INSTRUCTIONS FOR THE TASK: Print again, word for word, all of the records below, and leave the pictures out.

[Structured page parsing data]

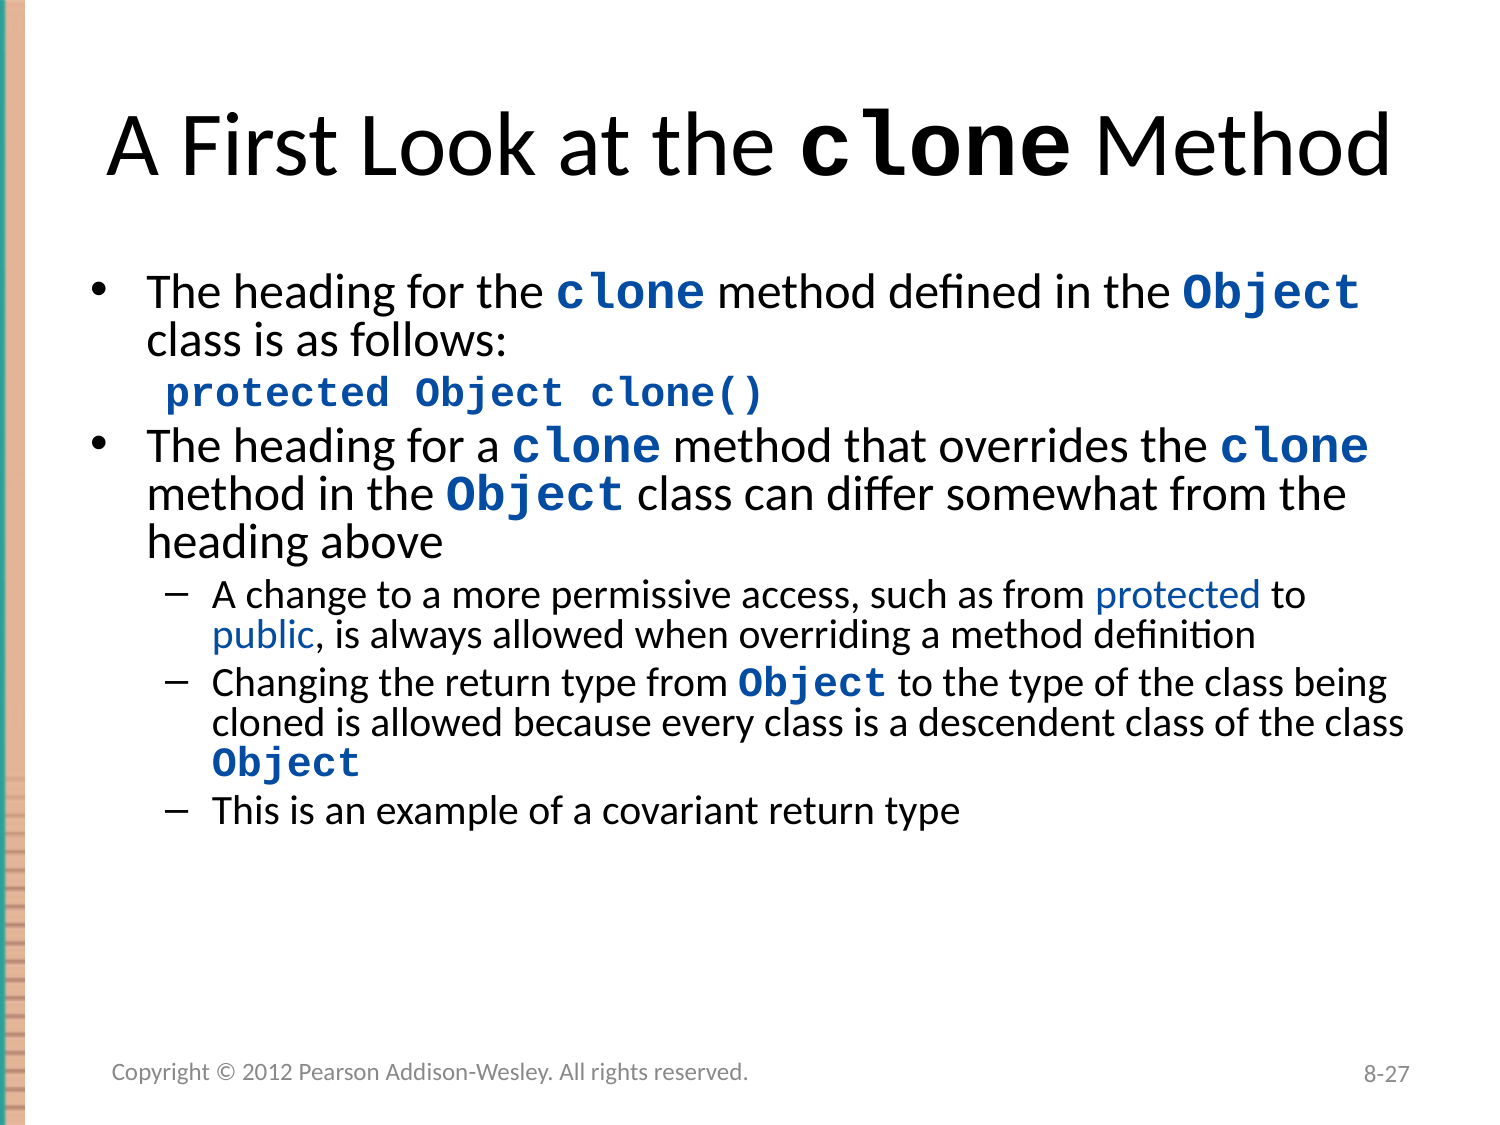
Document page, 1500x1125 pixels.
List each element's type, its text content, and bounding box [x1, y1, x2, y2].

footer Copyright © 2012 Pearson Addison-Wesley. All rights reserved. [75, 1040, 788, 1100]
slide_number 8-27 [1074, 1042, 1425, 1103]
picture [0, 0, 25, 1125]
list The heading for the clone method defined in the Object class is as follows: protected Object clone() The heading for a clone method that overrides the clone method in the Object class can differ somewhat from the heading above A change to a more permissive access, such as from protected to public, is always allowed when overriding a method definition Changing the return type from Object to the type of the class being cloned is allowed because every class is a descendent class of the class Object This is an example of a covariant return type [74, 262, 1426, 1006]
title A First Look at the clone Method [74, 44, 1426, 233]
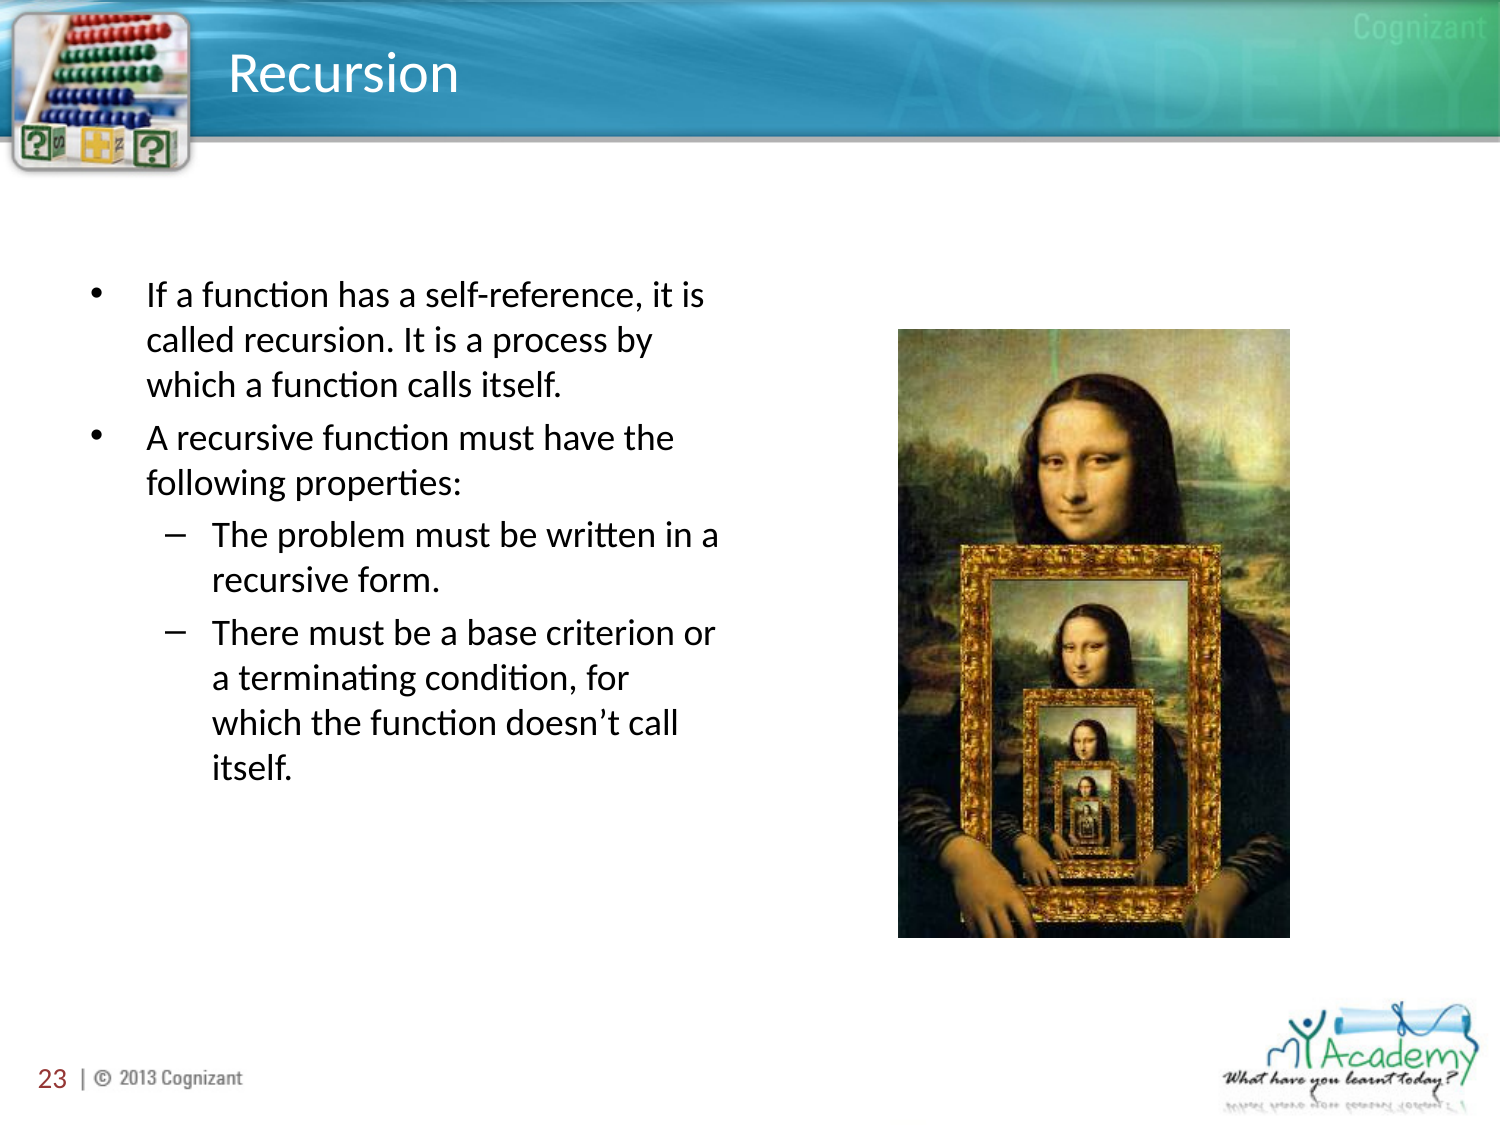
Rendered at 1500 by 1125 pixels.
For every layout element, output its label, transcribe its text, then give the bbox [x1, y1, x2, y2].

title Recursion [213, 0, 1500, 138]
list If a function has a self-reference, it is called recursion. It is a process by which a function calls itself. A recursive function must have the following properties: The problem must be written in a recursive form. There must be a base criterion or a terminating condition, for which the function doesn’t call itself. [74, 262, 738, 1006]
picture [0, 0, 1500, 1125]
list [898, 329, 1290, 938]
slide_number 23 [22, 1052, 98, 1098]
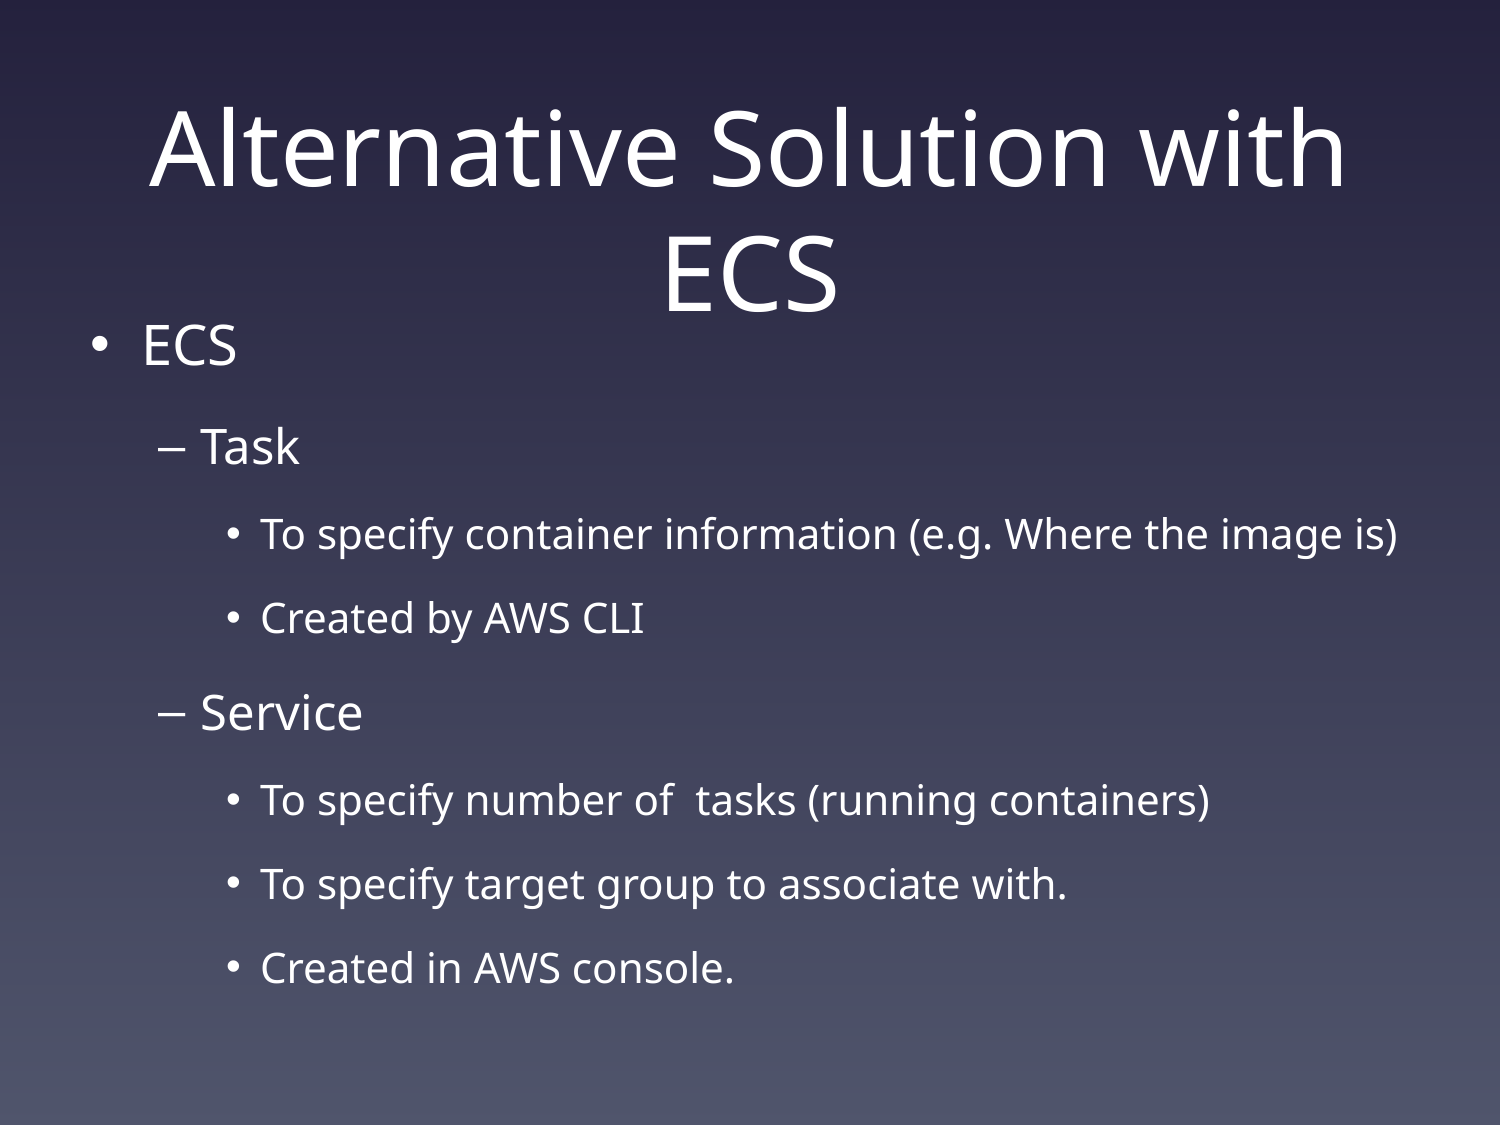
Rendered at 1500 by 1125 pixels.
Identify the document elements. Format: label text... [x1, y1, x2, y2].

title Alternative Solution with ECS [75, 75, 1425, 262]
list ECS Task To specify container information (e.g. Where the image is) Created by AWS CLI Service To specify number of tasks (running containers) To specify target group to associate with. Created in AWS console. [75, 262, 1425, 1005]
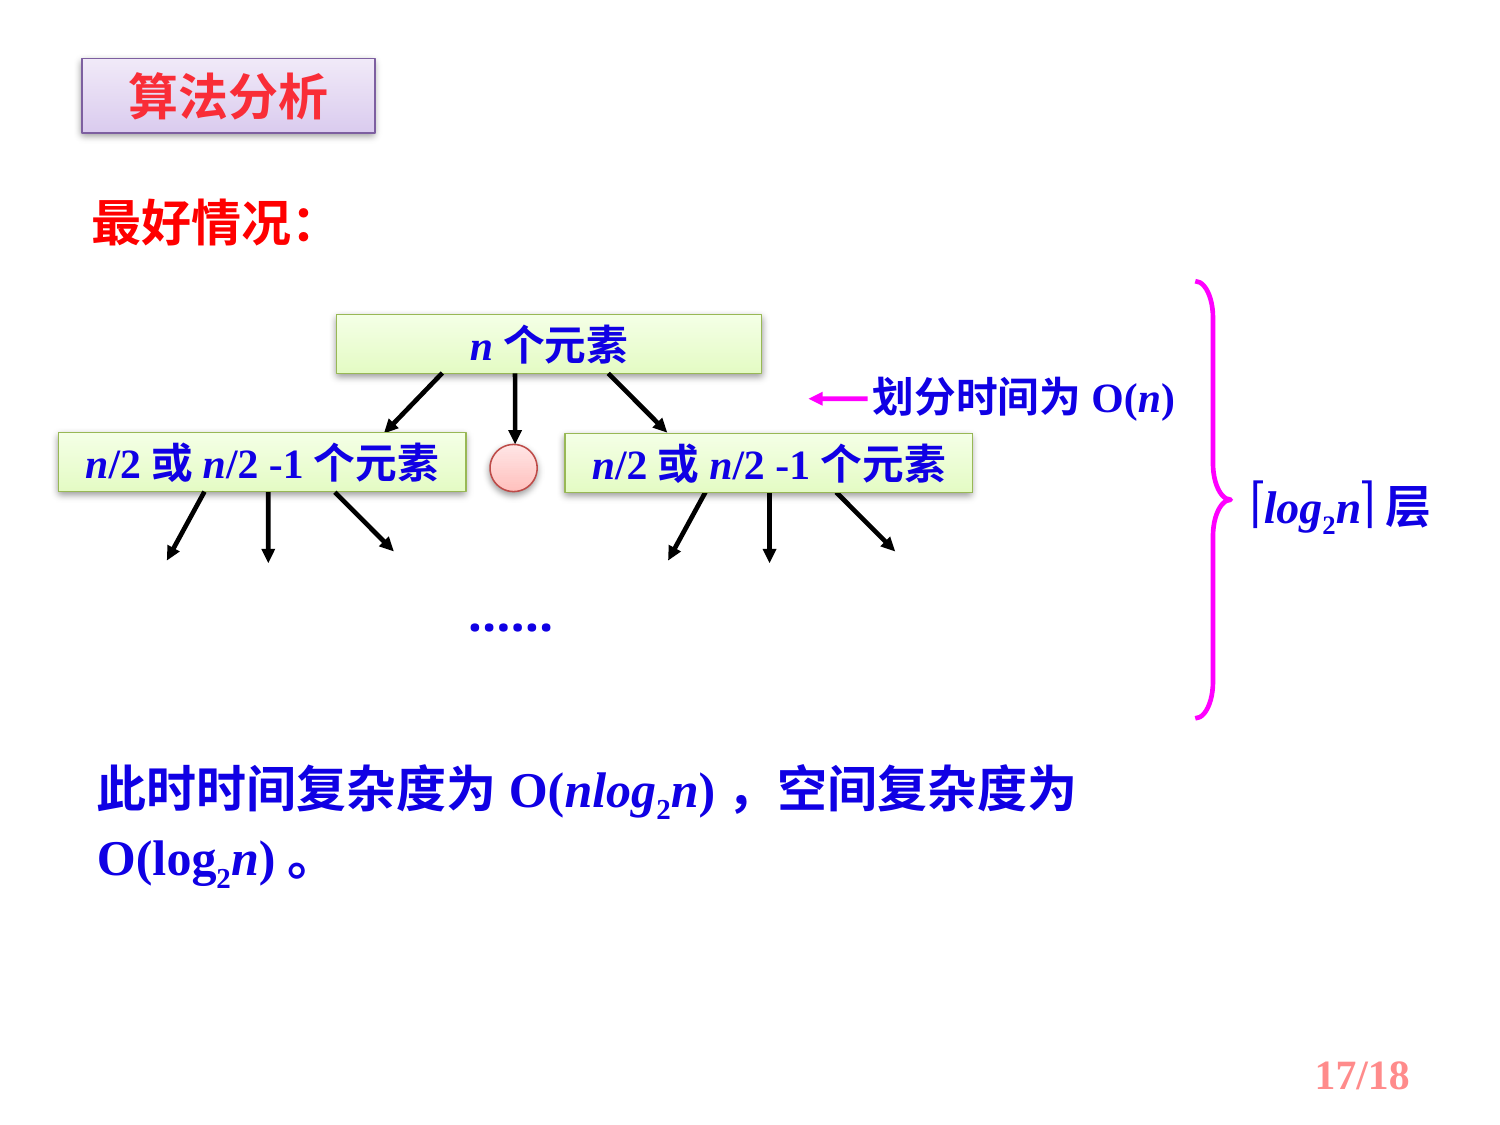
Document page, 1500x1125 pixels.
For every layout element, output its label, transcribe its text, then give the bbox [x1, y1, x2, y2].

text_box [1195, 437, 1228, 719]
text_box log2n层 [1228, 470, 1454, 548]
text_box n个元素 [336, 314, 762, 374]
text_box [166, 491, 205, 561]
text_box 算法分析 [81, 58, 376, 134]
text_box n/2或n/2 -1个元素 [564, 433, 973, 493]
text_box 最好情况： [76, 184, 399, 260]
text_box [608, 373, 667, 431]
text_box [334, 492, 394, 552]
text_box [262, 492, 275, 563]
text_box [489, 443, 538, 493]
text_box [763, 501, 776, 563]
text_box 此时时间复杂度为O(nlog2n)，空间复杂度为O(log2n)。 [82, 749, 1264, 902]
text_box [808, 362, 1219, 429]
text_box [844, 501, 896, 552]
text_box [385, 372, 443, 430]
text_box n/2或n/2 -1个元素 [58, 432, 467, 492]
text_box [508, 373, 522, 445]
text_box [668, 501, 701, 561]
text_box [1195, 281, 1213, 361]
slide_number /18 [1074, 1042, 1425, 1103]
text_box …… [398, 574, 623, 649]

COMPLETED TASK:
Document page, 1500x1125 pixels.
List each element's type, its text content, and bounding box [x1, y1, x2, y2].

footer Copyright © 2012 Pearson Addison-Wesley. All rights reserved. [75, 1040, 788, 1100]
slide_number 8-27 [1074, 1042, 1425, 1103]
picture [0, 0, 25, 1125]
list The heading for the clone method defined in the Object class is as follows: protected Object clone() The heading for a clone method that overrides the clone method in the Object class can differ somewhat from the heading above A change to a more permissive access, such as from protected to public, is always allowed when overriding a method definition Changing the return type from Object to the type of the class being cloned is allowed because every class is a descendent class of the class Object This is an example of a covariant return type [74, 262, 1426, 1006]
title A First Look at the clone Method [74, 44, 1426, 233]
Rendered at 1500 by 1125 pixels.
For every layout element, output its label, transcribe its text, then give the bbox [x1, y1, x2, y2].

title Recursion [213, 0, 1500, 138]
list If a function has a self-reference, it is called recursion. It is a process by which a function calls itself. A recursive function must have the following properties: The problem must be written in a recursive form. There must be a base criterion or a terminating condition, for which the function doesn’t call itself. [74, 262, 738, 1006]
picture [0, 0, 1500, 1125]
list [898, 329, 1290, 938]
slide_number 23 [22, 1052, 98, 1098]
Rendered at 1500 by 1125 pixels.
Identify the document elements. Format: label text... [x1, y1, x2, y2].

title Alternative Solution with ECS [75, 75, 1425, 262]
list ECS Task To specify container information (e.g. Where the image is) Created by AWS CLI Service To specify number of tasks (running containers) To specify target group to associate with. Created in AWS console. [75, 262, 1425, 1005]
Document page, 1500x1125 pixels.
For every layout element, output its label, transcribe its text, then give the bbox [x1, y1, x2, y2].

text_box [1195, 437, 1228, 719]
text_box log2n层 [1228, 470, 1454, 548]
text_box n个元素 [336, 314, 762, 374]
text_box [166, 491, 205, 561]
text_box 算法分析 [81, 58, 376, 134]
text_box n/2或n/2 -1个元素 [564, 433, 973, 493]
text_box 最好情况： [76, 184, 399, 260]
text_box [608, 373, 667, 431]
text_box [334, 492, 394, 552]
text_box [262, 492, 275, 563]
text_box [489, 443, 538, 493]
text_box [763, 501, 776, 563]
text_box 此时时间复杂度为O(nlog2n)，空间复杂度为O(log2n)。 [82, 749, 1264, 902]
text_box [808, 362, 1219, 429]
text_box [844, 501, 896, 552]
text_box [385, 372, 443, 430]
text_box n/2或n/2 -1个元素 [58, 432, 467, 492]
text_box [508, 373, 522, 445]
text_box [668, 501, 701, 561]
text_box [1195, 281, 1213, 361]
slide_number /18 [1074, 1042, 1425, 1103]
text_box …… [398, 574, 623, 649]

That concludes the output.